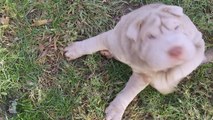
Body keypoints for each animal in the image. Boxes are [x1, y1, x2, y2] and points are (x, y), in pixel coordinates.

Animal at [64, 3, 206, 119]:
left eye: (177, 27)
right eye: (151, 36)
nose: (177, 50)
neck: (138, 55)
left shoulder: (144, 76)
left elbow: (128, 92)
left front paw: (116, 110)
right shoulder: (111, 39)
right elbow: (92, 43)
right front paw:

* * *

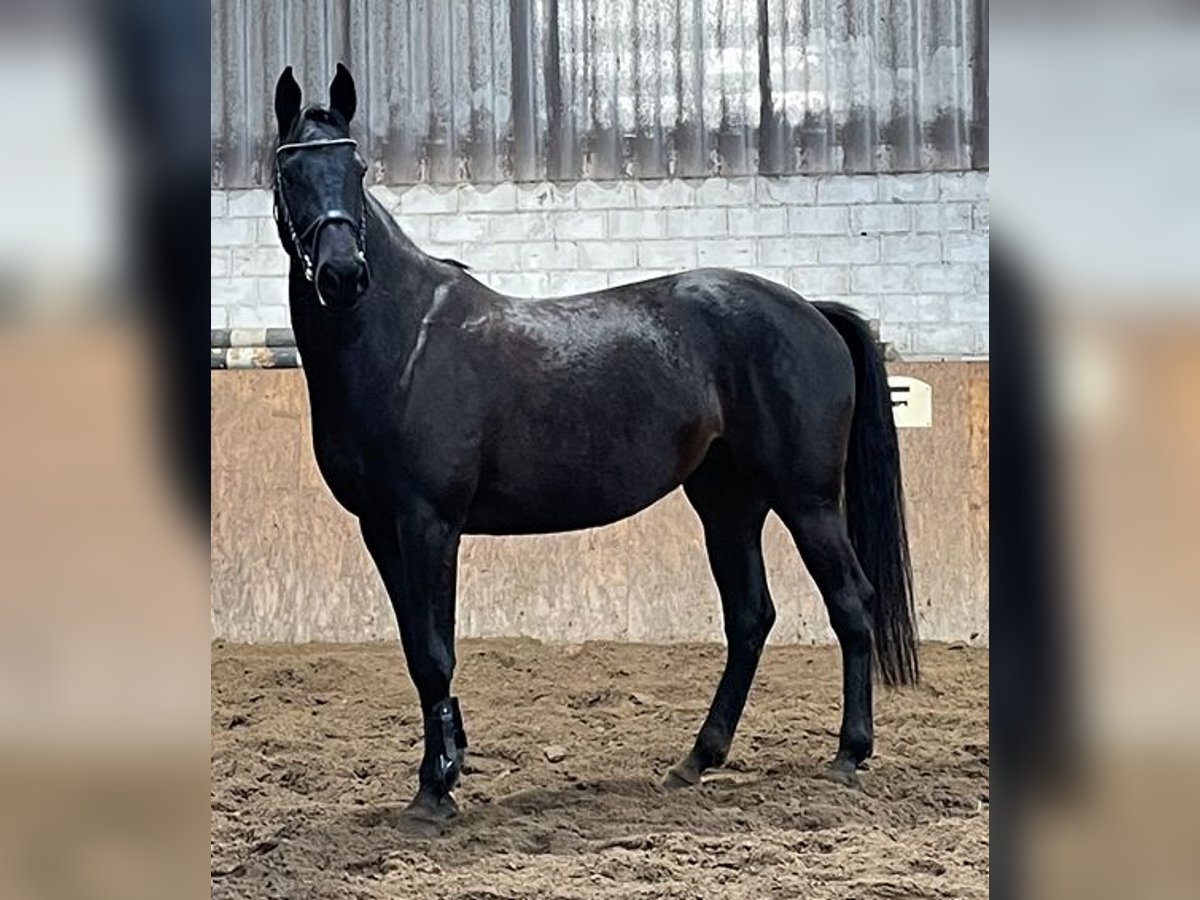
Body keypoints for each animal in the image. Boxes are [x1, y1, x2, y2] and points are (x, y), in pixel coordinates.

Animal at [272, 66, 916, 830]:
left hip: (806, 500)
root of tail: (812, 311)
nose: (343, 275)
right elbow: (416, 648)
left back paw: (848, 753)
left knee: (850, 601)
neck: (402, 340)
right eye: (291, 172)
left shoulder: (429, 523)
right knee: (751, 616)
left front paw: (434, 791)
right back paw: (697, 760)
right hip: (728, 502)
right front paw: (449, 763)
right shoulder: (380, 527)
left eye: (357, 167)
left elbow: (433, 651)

◆ Aim of the task: Of the lines in the data, report each one containing the string "shoulder".

◆ Answer to this exercise:
left shoulder: (144, 76)
right shoulder: (111, 39)
left shoulder: (429, 523)
right shoulder: (380, 527)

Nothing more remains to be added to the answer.